В церкви царила поистине египетская тьма, откуда исходил столетний запах деревенской набожности. Энтони дважды вдохнул сладкий от ладана и свечей воздух и почувствовал, как в груди все переворачивается от отвращения. Жалкий, унижающий страх уже заставил его почувствовать себя насекомым, и теперь этот тлетворный дух, лезший в ноздри, свидетельствовал о том, что храм был полон заразы.
«Да здесь рассадник микробов!» – Он услышал ее голос, который вечно казался неузнаваемым, стоило ей заговорить о бактериях. Обычно, когда она не была рассержена, он звучал мягко и даже лениво, с призвуком иронии или усталости. Микробы вселили в него какое-то остервенение и вместе с тем испуганность. «Всякий раз сплюнь, когда вокруг микробы, – бывало, говорила она ему. – В воздухе могут быть тифозные бациллы». При этой мысли рот его наполнился слюной. Но как можно плевать здесь, в церкви. Больше не оставалось ничего, кроме как проглотить
Джеймс Бивис взглянул на часы. Через три минуты должно было начаться самое интересное. Почему Джон не настоял на гражданской панихиде без отпевания? Все было бы проще, если бы бедняжка Мейзи не вбила себе это в голову. Маленькая глупышка, она никогда не была по-настоящему религиозной. Ее глупость была обычной мирской, вдобавок граничившей с чисто женским легкомыслием. Глупость, с которой читают романы на диване, чередовалась с глупостью званых вечеров, пикников и балов. Невероятно было то, что Джону удалось смириться с этим дурачеством – оно, казалось, даже нравилось ему. Женщины, кудахтающие за обеденным столом! Джеймс Бивис презрительно нахмурился. Он был женоненавистником – слабый пол выводил его из себя. Все эти мягкие округлости их телес. Безобразно. И вдобавок их безмозглость, доходящая до идиотизма. И все-таки бедняжка Мейзи никогда не была завсегдатаем церкви. Все это в целом характерно для ее родни. В семье имелись настоятели и настоятельницы, и Джон не хотел ущемлять их чувства. Было бы до обидного глупо. Оскорблять других можно лишь с определенной целью.
Зазвучал орган, и в открытую дверь вступили друг за другом священники. Внесли нечто напоминающее огромный ворох цветов. Грянула «Вечная память», затем все стихло. Потом пугающе высоким голосом псаломщик запел «Христос воскресе», и песнопение подымалось к сводам храма, глася о Боге, смерти, зверях Эфесских1, теле Христовом. Но Энтони почти не слушал, будучи в силах думать только об этих микробах, все витавших в воздухе, несмотря на запах цветов и слюну, которую приходилось глотать со всем ее тифозным чадом, угрозой заражения гриппом, и вызываемое ею невыносимое ощущение в желудке. Поскорей бы все это кончилось!
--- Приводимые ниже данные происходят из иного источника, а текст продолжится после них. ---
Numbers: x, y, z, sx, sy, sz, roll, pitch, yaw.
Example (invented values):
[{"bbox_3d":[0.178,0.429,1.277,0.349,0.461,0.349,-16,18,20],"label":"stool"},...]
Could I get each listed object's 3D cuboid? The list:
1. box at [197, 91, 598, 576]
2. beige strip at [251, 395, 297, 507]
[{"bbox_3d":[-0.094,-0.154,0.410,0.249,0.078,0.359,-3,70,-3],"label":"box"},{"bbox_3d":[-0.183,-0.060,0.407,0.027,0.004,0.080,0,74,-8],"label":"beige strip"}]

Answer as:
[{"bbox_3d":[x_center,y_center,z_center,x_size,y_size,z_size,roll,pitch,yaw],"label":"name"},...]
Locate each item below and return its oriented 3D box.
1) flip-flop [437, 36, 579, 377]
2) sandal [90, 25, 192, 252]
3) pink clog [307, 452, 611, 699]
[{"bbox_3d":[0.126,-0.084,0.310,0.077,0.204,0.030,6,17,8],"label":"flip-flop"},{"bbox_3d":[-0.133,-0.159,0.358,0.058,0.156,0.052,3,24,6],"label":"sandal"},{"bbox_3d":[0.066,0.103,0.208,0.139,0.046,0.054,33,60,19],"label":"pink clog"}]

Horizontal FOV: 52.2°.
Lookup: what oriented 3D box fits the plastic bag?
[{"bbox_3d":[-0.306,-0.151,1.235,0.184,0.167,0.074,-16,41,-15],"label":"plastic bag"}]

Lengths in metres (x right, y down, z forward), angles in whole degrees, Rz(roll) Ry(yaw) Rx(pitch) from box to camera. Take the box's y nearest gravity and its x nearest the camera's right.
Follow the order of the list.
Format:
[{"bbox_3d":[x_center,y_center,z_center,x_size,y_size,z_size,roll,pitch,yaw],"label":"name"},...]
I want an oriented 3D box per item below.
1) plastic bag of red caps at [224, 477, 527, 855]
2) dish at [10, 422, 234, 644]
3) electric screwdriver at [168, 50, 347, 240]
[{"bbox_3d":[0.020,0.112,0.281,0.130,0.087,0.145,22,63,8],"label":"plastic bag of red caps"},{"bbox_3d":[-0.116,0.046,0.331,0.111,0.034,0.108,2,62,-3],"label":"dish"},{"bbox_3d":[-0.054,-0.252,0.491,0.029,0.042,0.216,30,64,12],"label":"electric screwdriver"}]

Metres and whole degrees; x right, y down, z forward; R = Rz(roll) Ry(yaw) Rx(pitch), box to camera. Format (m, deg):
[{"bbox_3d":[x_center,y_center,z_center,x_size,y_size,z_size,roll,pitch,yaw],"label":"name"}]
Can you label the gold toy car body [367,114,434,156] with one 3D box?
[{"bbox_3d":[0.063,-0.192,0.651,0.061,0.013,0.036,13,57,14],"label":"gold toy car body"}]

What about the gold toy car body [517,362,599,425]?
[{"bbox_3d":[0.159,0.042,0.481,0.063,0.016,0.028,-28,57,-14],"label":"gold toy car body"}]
«Как козел, а?» – сказал сам себе Джеймс Бивис, слушая ропот у аналоя. Он снова взглянул на зятя Чамперноуна. Эндертон, Эбди? Какой острый классический профиль!
Джон сидел, наклонив голову и закрыв лицо рукой, думая о прахе, лежащем в гробу среди цветов, о том, что некогда было ее телом.
Наконец отпевание кончилось. Слава Тебе, Господи! Энтони тайком сплюнул в носовой платок, сложил его и спрятал бациллы в карман. Тошнота прошла. Он последовал за отцом к выходу и, миновав сумрачный притвор, с упоением вдохнул свежий воздух. Солнце еще стояло над горизонтом. Он огляделся вокруг, затем поднял голову, смотря на белесое небо. В вышине, на церковном шпиле резкие крики галок напоминали звуки, производимые камнем, внезапно упавшим на замерзший пруд и с треском взломавшим ледяную корку.
«Энтони, нельзя бросать камни в пруд, – говорила ему раньше мать. – Они вмерзнут в лед, и потом конькобежцы…»
Он вспомнил, как однажды она бежала ему навстречу, спотыкаясь, хромая и размахивая руками. Как чайка, подумал тогда он, – вся в белом. Прекрасна! А теперь…
Но почему она заставила его встать на коньки?
«Не хочу», – говорил он, и когда она спрашивала почему, было невозможно объяснить. Конечно же, он боялся, что над ним будут смеяться. Но как он мог высказать это вслух? В конце концов он разрыдался на виду у всех. Хуже не могло быть ничего. В то утро он почувствовал лютую ненависть к ней. И вот теперь она ушла, и там, на башне, галки сбрасывали камни на последний лед зимы.